This repository provides two functions report_ols() report_normality() to automatically generate the results from the most common normality tests as text.
If you have questions, feedback, or further ideas, feel free to contact me.
The package is not yet published on CRAN. Nevertheless, you can install this package from Github. Type in the following lines of code:
install.packages("remotes")
remotes::install_github("huelemeier/report-normality-tests")Load the package every time you start R:
library(reportnormalitytests)The report_ols() works with:
ols_normality_test # Shapiro-Wilk normality test, Anderson-Darling normality test, one-sample Kolmogorov-Smirnov test and Cramer-von Mises normality testThe report_normality() is compatible with:
lillie.test() # Lilliefors (Kolmogorov-Smirnov) normality test
cvm.test() #Cramer-von Mises normality test
ad.test() #Anderson-Darling normality test
sf.test() # Shapiro-Francia normality test
shapiro.test() # Shapiro-Wilk normality test
pearson.test() # Pearson chi-square normality test
ks.test() # Kolmogorov-Smirnov test (one-sample and two-sample; alternatives: "two-sided", "less", "greater"; exact: TRUE, FALSE)# report_ols() function
report_ols(ols_test_normality(iris$Sepal.Length))
We performed a Shapiro-Wilk normality test, and it showed the distribution departed significantly from normality (W = 0.98, p = .010). Based on the two-tailed Asymptotic one-sample Kolmogorov-Smirnov test, we have sufficient evidence to say our data came from normal distribution (D = 0.09, p = .189). We calculated a Cramer-von Mises test of goodness-of-fit test and it showed the distribution of our data departed significantly from the normal distribution (W = 50, p = .000).

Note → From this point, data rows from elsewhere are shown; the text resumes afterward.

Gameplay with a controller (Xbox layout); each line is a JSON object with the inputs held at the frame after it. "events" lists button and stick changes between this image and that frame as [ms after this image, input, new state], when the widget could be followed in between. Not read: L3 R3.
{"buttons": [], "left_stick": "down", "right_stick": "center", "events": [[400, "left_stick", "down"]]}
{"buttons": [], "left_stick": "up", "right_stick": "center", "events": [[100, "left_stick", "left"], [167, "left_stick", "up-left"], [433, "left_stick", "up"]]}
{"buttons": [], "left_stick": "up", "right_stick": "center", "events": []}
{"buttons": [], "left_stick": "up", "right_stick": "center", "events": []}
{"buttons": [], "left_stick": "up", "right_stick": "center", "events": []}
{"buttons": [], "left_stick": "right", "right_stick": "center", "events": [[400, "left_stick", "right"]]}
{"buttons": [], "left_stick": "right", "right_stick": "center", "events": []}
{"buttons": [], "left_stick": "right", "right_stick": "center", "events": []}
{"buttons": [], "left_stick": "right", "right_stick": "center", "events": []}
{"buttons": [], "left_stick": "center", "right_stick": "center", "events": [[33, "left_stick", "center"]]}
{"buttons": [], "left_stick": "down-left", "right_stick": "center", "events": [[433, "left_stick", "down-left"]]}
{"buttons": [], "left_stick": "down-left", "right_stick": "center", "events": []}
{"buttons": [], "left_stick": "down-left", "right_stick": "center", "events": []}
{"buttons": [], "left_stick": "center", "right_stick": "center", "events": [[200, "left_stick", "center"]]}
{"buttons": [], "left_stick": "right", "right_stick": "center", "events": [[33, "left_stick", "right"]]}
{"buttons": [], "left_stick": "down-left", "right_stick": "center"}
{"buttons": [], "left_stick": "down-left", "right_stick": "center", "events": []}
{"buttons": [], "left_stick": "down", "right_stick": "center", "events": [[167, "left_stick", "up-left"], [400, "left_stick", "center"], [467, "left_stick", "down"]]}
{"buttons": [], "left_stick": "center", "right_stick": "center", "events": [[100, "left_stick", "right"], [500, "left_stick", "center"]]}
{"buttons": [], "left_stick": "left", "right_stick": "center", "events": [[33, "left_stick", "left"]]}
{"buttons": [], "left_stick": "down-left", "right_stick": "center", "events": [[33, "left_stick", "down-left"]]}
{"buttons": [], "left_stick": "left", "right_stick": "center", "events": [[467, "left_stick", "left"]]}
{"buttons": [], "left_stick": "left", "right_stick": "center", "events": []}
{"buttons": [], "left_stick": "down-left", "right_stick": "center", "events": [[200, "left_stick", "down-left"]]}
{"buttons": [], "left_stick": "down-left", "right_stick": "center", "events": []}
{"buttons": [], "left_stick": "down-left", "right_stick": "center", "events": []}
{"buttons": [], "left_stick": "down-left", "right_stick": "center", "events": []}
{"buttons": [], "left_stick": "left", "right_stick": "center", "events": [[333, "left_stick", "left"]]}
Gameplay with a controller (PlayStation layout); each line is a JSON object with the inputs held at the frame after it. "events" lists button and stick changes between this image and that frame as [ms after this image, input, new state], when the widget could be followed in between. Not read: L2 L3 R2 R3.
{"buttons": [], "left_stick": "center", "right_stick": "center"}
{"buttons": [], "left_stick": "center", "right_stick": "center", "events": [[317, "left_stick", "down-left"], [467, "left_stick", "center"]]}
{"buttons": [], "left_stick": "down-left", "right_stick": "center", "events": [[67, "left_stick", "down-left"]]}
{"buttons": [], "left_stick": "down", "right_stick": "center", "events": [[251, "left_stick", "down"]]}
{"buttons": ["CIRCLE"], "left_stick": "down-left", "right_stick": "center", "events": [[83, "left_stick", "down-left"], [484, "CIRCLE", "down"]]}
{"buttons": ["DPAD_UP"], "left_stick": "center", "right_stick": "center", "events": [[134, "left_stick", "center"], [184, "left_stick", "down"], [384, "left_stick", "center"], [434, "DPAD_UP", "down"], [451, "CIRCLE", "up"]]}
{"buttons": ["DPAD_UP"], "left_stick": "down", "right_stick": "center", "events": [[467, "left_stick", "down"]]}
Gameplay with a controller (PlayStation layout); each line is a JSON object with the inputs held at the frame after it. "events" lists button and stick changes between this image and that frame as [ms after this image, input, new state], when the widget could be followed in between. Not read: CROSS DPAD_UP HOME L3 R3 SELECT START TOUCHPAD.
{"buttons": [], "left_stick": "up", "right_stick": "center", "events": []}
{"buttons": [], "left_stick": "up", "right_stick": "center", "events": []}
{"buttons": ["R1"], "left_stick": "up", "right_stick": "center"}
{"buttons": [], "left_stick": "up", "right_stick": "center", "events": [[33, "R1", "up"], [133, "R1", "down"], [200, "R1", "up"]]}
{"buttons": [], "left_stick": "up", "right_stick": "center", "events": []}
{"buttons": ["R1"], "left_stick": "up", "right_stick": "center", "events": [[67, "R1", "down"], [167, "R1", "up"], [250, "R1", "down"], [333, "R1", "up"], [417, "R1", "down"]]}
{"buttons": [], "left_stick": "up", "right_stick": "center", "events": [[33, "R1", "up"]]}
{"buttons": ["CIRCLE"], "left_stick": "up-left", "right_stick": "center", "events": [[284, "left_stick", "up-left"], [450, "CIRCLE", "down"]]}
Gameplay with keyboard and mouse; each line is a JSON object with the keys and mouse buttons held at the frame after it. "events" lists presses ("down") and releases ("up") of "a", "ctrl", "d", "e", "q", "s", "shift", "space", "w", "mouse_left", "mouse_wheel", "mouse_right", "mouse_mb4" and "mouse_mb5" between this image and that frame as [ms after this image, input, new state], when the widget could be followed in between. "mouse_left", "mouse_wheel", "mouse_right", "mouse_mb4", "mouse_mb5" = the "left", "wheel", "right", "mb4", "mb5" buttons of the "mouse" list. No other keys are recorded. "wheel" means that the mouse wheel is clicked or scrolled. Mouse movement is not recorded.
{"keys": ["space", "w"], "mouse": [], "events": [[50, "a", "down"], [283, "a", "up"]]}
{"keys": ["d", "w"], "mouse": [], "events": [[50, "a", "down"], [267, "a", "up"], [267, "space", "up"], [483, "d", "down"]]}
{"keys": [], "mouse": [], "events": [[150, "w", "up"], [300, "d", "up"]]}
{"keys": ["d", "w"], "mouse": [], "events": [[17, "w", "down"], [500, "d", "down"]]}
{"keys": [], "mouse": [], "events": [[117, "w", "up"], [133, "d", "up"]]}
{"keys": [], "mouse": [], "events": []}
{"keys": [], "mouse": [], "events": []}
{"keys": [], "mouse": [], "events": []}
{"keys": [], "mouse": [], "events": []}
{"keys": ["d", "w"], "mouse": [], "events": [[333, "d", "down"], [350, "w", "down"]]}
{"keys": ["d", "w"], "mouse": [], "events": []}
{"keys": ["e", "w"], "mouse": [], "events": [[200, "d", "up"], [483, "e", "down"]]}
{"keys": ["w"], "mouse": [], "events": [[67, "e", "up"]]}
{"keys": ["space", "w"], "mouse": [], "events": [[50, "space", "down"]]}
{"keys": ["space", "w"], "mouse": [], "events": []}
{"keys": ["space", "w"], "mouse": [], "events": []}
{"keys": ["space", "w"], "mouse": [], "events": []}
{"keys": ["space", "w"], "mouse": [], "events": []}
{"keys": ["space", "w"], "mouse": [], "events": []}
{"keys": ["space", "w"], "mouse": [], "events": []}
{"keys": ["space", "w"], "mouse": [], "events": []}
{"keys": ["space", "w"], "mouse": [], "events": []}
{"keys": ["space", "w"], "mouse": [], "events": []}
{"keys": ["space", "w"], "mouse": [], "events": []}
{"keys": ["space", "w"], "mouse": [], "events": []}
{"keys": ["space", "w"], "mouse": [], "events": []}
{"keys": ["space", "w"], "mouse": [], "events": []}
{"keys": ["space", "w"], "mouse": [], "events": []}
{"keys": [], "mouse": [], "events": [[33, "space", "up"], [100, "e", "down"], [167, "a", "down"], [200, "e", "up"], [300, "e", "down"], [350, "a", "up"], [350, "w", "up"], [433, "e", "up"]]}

The Anderson-Darling normality test indicated the distribution of our data departed significantly from normality (W = 0.89, p = .023).
# report_normality() function
report_normality(lillie.test(iris$Sepal.Length))
The Lilliefors (Kolmogorov-Smirnov) normality test suggested iris$Sepal.Length departed significantly from normality (D = 0.09, p = .006).
report_normality(cvm.test(iris$Sepal.Length))
We calculated a Cramer-von Mises normality test, and it showed the distribution of iris$Sepal.Length departed significantly from the normal distribution (W = 0.13, p = .047).
report_normality(ad.test(iris$Sepal.Length))
We performed an Anderson-Darling normality test, and it showed the distribution of iris$Sepal.Length departed significantly from normality (W = 0.89, p = .023).
report_normality(sf.test(iris$Sepal.Length))
We performed a Shapiro-Francia normality test, and it showed the distribution of iris$Sepal.Length departed significantly from normality (W = 0.98, p = .026).
report_normality(shapiro.test(iris$Sepal.Length))
We performed a Shapiro-Wilk normality test, and it showed the distribution of iris$Sepal.Length departed significantly from normality (W = 0.98, p = .010).
report_normality(pearson.test(iris$Sepal.Length))
Based on the Pearson chi-square normality test of goodness of fit, the sample's distribution of iris$Sepal.Length did not match that of the population's (X2(12) = 17.4, p = .135).
report_normality(ks.test(iris$Sepal.Length, 'pnorm', exact = TRUE, alternative = "less"))
Based on the Exact one-sample Kolmogorov-Smirnov test, we have sufficient evidence to say iris$Sepal.Length came from our assumed distribution (D = 1, p = .000). We applied a one-tailed test assuming the cumulative distribution function lies below the null hypothesis.
report_normality(ks.test(iris$Sepal.Length, iris$Sepal.Width))
Based on the Asymptotic two-sample Kolmogorov-Smirnov test, we have sufficient evidence to say iris$Sepal.Length and iris$Sepal.Width did not come from our assumed distribution (D = 0.99, p = <.05). We applied a two-tailed test.